I think you are correct. mask should be 0,1,2 and 3,4,5 instead of 1,2,3 and 3,4,5. The first anchor will never be used and the third in both yolo layers. See yolov4.cfg for reference.

scamianbas commented 4 years ago

I agree with @fsaxen , in yolov3-tiny.cfg masks are 0,1,2 and 3,4,5. Why this should be different in yolov4-tiny.cfg ?

alexanderfrey commented 4 years ago

Anchors are definitely wrong. Correcting mask from 1,2,3 in second yolo layer to 0,1,2 improved map +25%

@AlexeyAB

AlexeyAB commented 4 years ago

Anchors are definitely wrong. Correcting mask from 1,2,3 in second yolo layer to 0,1,2 improved map +25%

What dataset do you use? Show mAP results for both cases.

geminikq commented 4 years ago

I believe @alexanderfrey is right.
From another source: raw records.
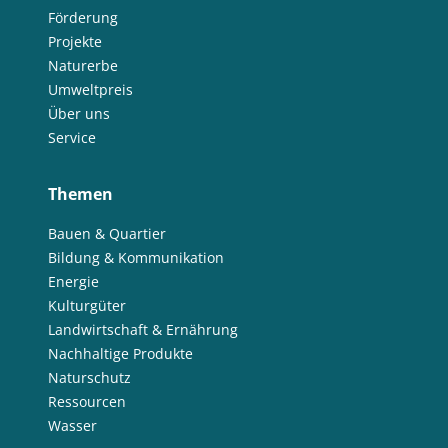
Förderung
Projekte
Naturerbe
Umweltpreis
Über uns
Service
Themen
Bauen & Quartier
Bildung & Kommunikation
Energie
Kulturgüter
Landwirtschaft & Ernährung
Nachhaltige Produkte
Naturschutz
Ressourcen
Wasser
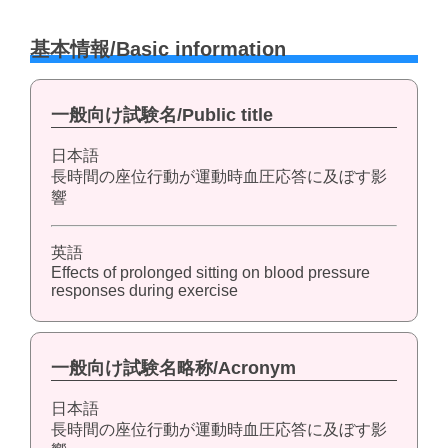
基本情報/Basic information
一般向け試験名/Public title
日本語
長時間の座位行動が運動時血圧応答に及ぼす影
響
英語
Effects of prolonged sitting on blood pressure
responses during exercise
一般向け試験名略称/Acronym
日本語
長時間の座位行動が運動時血圧応答に及ぼす影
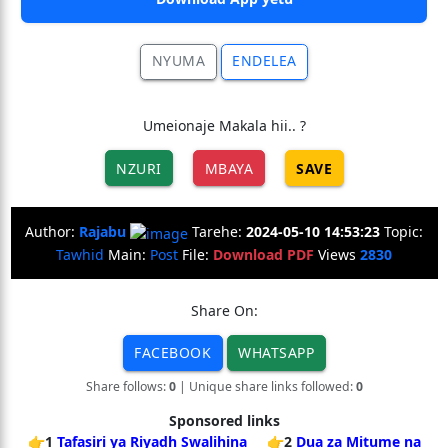
NYUMA
ENDELEA
Umeionaje Makala hii.. ?
NZURI
MBAYA
SAVE
Author:
Rajabu
Tarehe:
2024-05-10 14:53:23
Topic:
Tawhid
Main:
Post
File:
Download PDF
Views
2830
Share On:
FACEBOOK
WHATSAPP
Share follows:
0
| Unique share links followed:
0
Sponsored links
👉1
Tafasiri ya Riyadh Swalihina
👉2
Dua za Mitume na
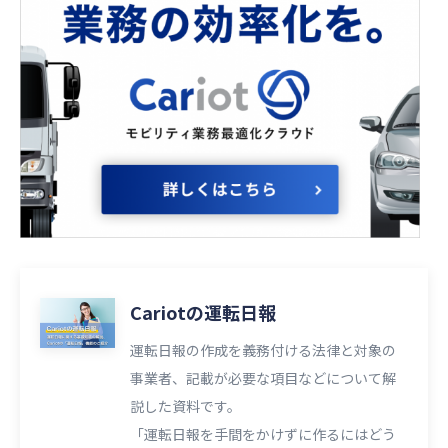
Cariotの運転日報
運転日報の作成を義務付ける法律と対象の
事業者、記載が必要な項目などについて解
説した資料です。
「運転日報を手間をかけずに作るにはどう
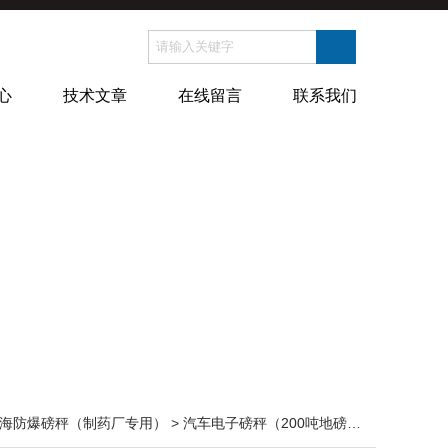
心
技术文章
在线留言
联系我们
海防爆磅秤（制药厂专用）
>
汽车电子磅秤（200吨地磅）
> 汽车电子磅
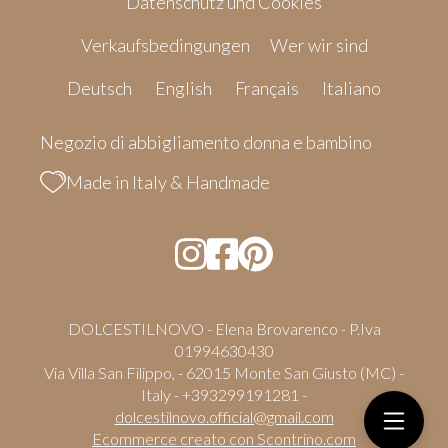
Datenschutz und Cookies
Verkaufsbedingungen
Wer wir sind
Deutsch
English
Français
Italiano
Negozio di abbigliamento donna e bambino
Made in Italy & Handmade
DOLCESTILNOVO - Elena Brovarenco - P.Iva
01994630430
Via Villa San Filippo, - 62015 Monte San Giusto (MC) -
Italy - +393299191281 -
dolcestilnovo.official@gmail.com
Ecommerce creato con
Scontrino.com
I used my own data (only has one class) to train by using 1,2,3 set and 0,1,2 set, the 0,1,2 version is much better than the other. Then I tested the same dataset by using yolov3-tiny, and yolov3-tiny is also much better than 1,2,3 version.

not-matthias commented 4 years ago

I reproduced similar results. I trained my model with 30k iterations and had about 80% mAP. I changed the mask from 1, 2, 3 to 0, 1, 2 and trained the model with the same data and just used the weights from my previous training. I received a mAP of 97.45% after 2k iterations.

Great find!

not-matthias commented 4 years ago

WARNING: If you want to use the config and weights with OpenCV 4.4, you need to use 1, 2, 3 and not 0, 1, 2 for the mask otherwise an assertion will fail.

lsd1994 commented 3 years ago

I reproduced similar results. I trained my model with 30k iterations and had about 80% mAP. I changed the mask from 1, 2, 3 to 0, 1, 2 and trained the model with the same data and just used the weights from my previous training. I received a mAP of 97.45% after 2k iterations.

@not-matthias Hi, you mean you got +17%mAP when change anchor index from 1,2,3 to 0,1,2. Are there many small objects in your dataset?